Or, people could suck it up and not eat for an hour or two. Sure on longer flights a meal is welcome, but even missing a meal should not be a terrible burden.
No one is complaining about not getting food on a 1-2 hour flight.
Many of us routinely take plane flights that are longer than two hours. A cross country flight is 5-6 hours plus 2 hours at the airport before and often a half hour after to get checked baggage. That's an 8-hour day.
Sitting on a cramped airplane for 5-6 hours is pretty unpleasant already. Doing it hungry doesn't improve the experience.

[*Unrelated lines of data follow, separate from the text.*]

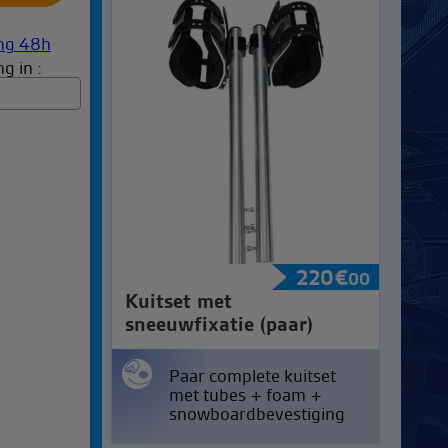
g in :
220
€
00
Kuitset met
sneeuwfixatie (paar)
Paar complete kuitset
met tubes + foam +
snowboardbevestiging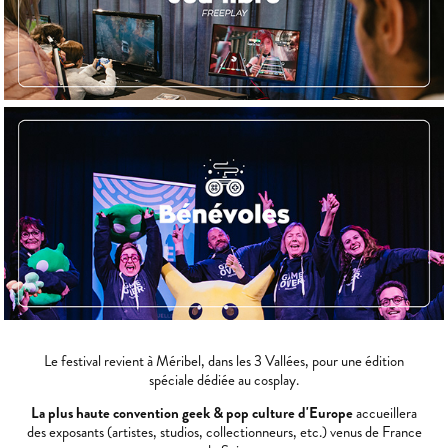
Le festival revient à Méribel, dans les 3 Vallées, pour une édition
spéciale dédiée au cosplay.
La plus haute convention geek & pop culture d'Europe
accueillera
des exposants (artistes, studios, collectionneurs, etc.) venus de France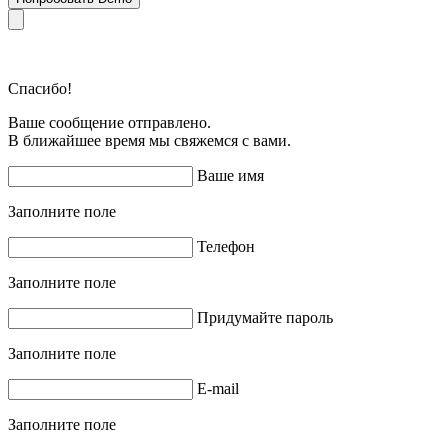
Спасибо!
Ваше сообщение отправлено.
В ближайшее время мы свяжемся с вами.
Ваше имя
Заполните поле
Телефон
Заполните поле
Придумайте пароль
Заполните поле
E-mail
Заполните поле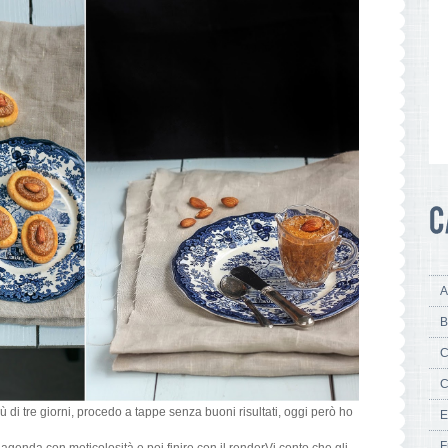
A
B
C
C
ù di tre giorni, procedo a tappe senza buoni risultati, oggi però ho
E
F
genda con meticolosità e poi finire con il renderVi conto che gli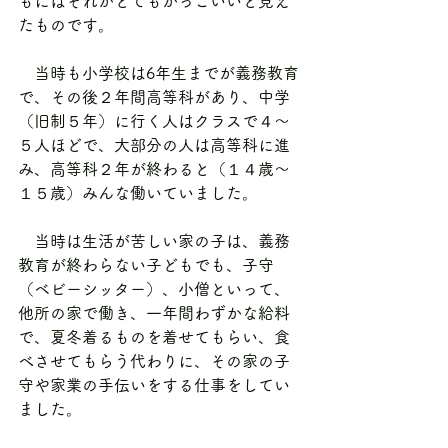
もにはそれがとてもかっこいいと見え
たものです。
　当時も小学校は6年生までが義務教育
で、その後２年間高等科があり、中学
（旧制５年）に行く人はクラスで４～
５人ほどで、大部分の人は高等科に進
み、高等科２年が終わると（１４歳～
１５歳）みんな働いていました。
　当時は生活が苦しい家の子は、義務
教育が終わらない子どもでも、子守
（ベビーシッター）、小僧といって、
他所の家で働き、一年間わずかな給料
で、夏冬着るものを着せてもらい、食
べさせてもらう代わりに、その家の子
守や家業の手伝いをする仕事をしてい
ました。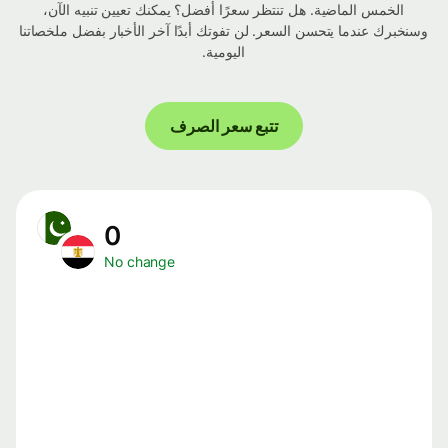
الخمس الماضية. هل تنتظر سعرًا أفضل؟ يمكنك تعيين تنبيه الآن،
وسنخبرك عندما يتحسن السعر. لن تفوتك أبدًا آخر الأخبار بفضل ملخصاتنا
اليومية.
تتبع سعر الصرف
0
No change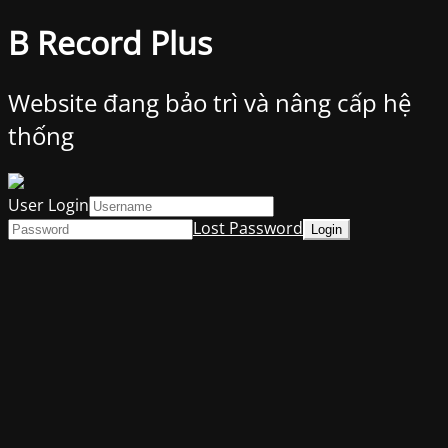
B Record Plus
Website đang bảo trì và nâng cấp hệ
thống
User Login
Lost Password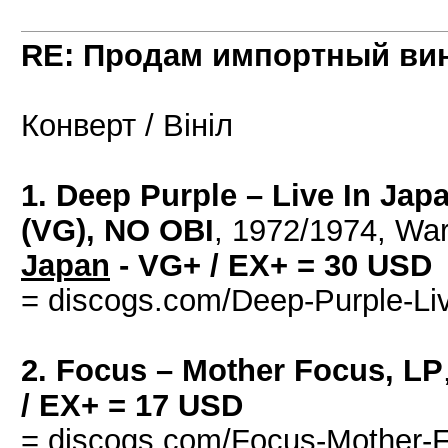
RE: Продам импортный ви
Конверт / Вініл
1. Deep Purple – Live In Jap
(VG), NO OBI
, 1972/1974, Wa
Japan
- VG+ / EX+ = 30 USD
= discogs.com/Deep-Purple-Li
2. Focus – Mother Focus, LP
/ EX+ = 17 USD
= discogs.com/Focus-Mother-F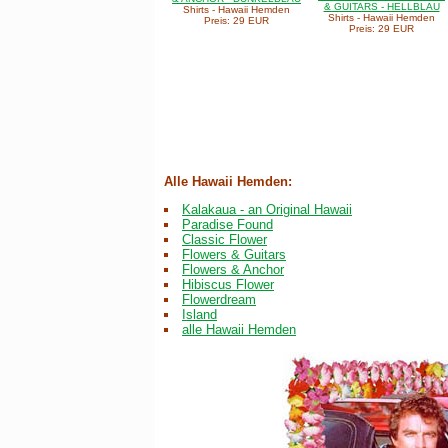
& GUITARS - HELLBLAU
Shirts - Hawaii Hemden
Shirts - Hawaii Hemden
Preis: 29 EUR
Preis: 29 EUR
Alle Hawaii Hemden:
Kalakaua - an Original Hawaii
Paradise Found
Classic Flower
Flowers & Guitars
Flowers & Anchor
Hibiscus Flower
Flowerdream
Island
alle Hawaii Hemden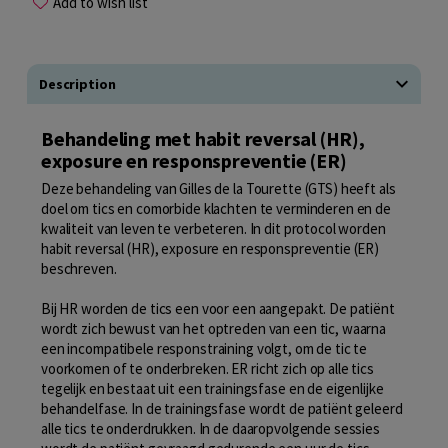
Add to wish list
Description
Behandeling met habit reversal (HR),
exposure en responspreventie (ER)
Deze behandeling van Gilles de la Tourette (GTS) heeft als
doel om tics en comorbide klachten te verminderen en de
kwaliteit van leven te verbeteren. In dit protocol worden
habit reversal (HR), exposure en responspreventie (ER)
beschreven.
Bij HR worden de tics een voor een aangepakt. De patiënt
wordt zich bewust van het optreden van een tic, waarna
een incompatibele responstraining volgt, om de tic te
voorkomen of te onderbreken. ER richt zich op alle tics
tegelijk en bestaat uit een trainingsfase en de eigenlijke
behandelfase. In de trainingsfase wordt de patiënt geleerd
alle tics te onderdrukken. In de daaropvolgende sessies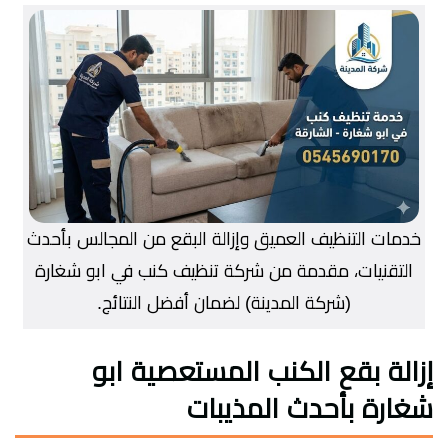
خدمات التنظيف العميق وإزالة البقع من المجالس بأحدث
التقنيات، مقدمة من شركة تنظيف كنب في ابو شغارة
(شركة المدينة) لضمان أفضل النتائج.
إزالة بقع الكنب المستعصية ابو
شغارة بأحدث المذيبات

With 5-6 hours of flight time I'm often lucky if it is only an 8-hour day. I almost never have access to a direct flight cross country, so tack on at least another hour plus taxiing, running to catch a connection, then waiting for the connection to depart. If you let airline algorithms/travel agents select cheapest available flights, the connection is quite possible entirely in the wrong direction, too, adding a bonus hour or two to flight times.

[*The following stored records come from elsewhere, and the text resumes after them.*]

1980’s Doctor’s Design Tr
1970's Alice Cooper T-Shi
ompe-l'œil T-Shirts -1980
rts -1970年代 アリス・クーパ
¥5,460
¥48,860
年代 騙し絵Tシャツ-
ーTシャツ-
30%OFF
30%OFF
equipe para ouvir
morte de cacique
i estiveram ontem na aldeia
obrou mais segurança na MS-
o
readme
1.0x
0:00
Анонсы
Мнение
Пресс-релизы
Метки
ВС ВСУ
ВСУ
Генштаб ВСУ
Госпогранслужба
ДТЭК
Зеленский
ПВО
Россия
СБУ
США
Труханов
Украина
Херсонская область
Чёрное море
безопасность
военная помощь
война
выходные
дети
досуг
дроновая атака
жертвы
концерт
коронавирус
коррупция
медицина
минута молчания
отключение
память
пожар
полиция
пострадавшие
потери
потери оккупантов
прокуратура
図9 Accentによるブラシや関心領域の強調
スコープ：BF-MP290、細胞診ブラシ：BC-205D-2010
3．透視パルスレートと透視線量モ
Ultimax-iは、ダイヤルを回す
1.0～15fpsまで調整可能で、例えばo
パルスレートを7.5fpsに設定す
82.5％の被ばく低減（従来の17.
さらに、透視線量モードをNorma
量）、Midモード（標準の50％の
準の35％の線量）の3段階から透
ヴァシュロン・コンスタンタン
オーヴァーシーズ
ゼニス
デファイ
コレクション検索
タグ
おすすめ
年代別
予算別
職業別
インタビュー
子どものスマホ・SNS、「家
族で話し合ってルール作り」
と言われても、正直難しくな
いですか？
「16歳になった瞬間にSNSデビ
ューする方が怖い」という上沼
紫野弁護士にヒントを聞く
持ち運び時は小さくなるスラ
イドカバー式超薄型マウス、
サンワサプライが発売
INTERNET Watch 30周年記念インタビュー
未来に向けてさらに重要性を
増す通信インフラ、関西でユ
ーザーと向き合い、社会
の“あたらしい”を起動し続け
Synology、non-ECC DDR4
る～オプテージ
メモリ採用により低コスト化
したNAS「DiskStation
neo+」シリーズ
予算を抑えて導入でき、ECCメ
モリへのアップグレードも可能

I've had companies crazy enough to ask if they could interview me on a cross-country flight day to save themselves a hotel night (after they were already planning to schedule the cheapest flights they could find), and I can only imagine those people have never traveled cross-country much.
When I fly international, it's more like 10-12 hours. Even assuming I had dinner before I boarded, sleep, and then wake up, I'm going to need some breakfast and a decent cup of coffee.
Then you have an even better incentive to fast, since it has been shown to reduce or eliminate jet lag [0].
I use this protocol on long flights and find it works well, getting me back in action within a day, even after traversing 8 time zones
It's not the airlines job to incentivize what some guy on the internet considers healthy habits. I want breakfast after sleeping through the night. Just a bit of fruit, some cottage cheese or yogurt, and some black coffee. Maybe throw out the dairy and give me an egg.
I already pay for that as part of the ticket price. I do not want them unbundled in a way that makes my very necessary breakfast more expensive.
Other people could say "Its not the airlens job to incentivize eating breakfast when so many people don't any more". I'm perfectly happy unbundling wasteful unnecessary gimmicks (from my point of view). And guess what? I win this one!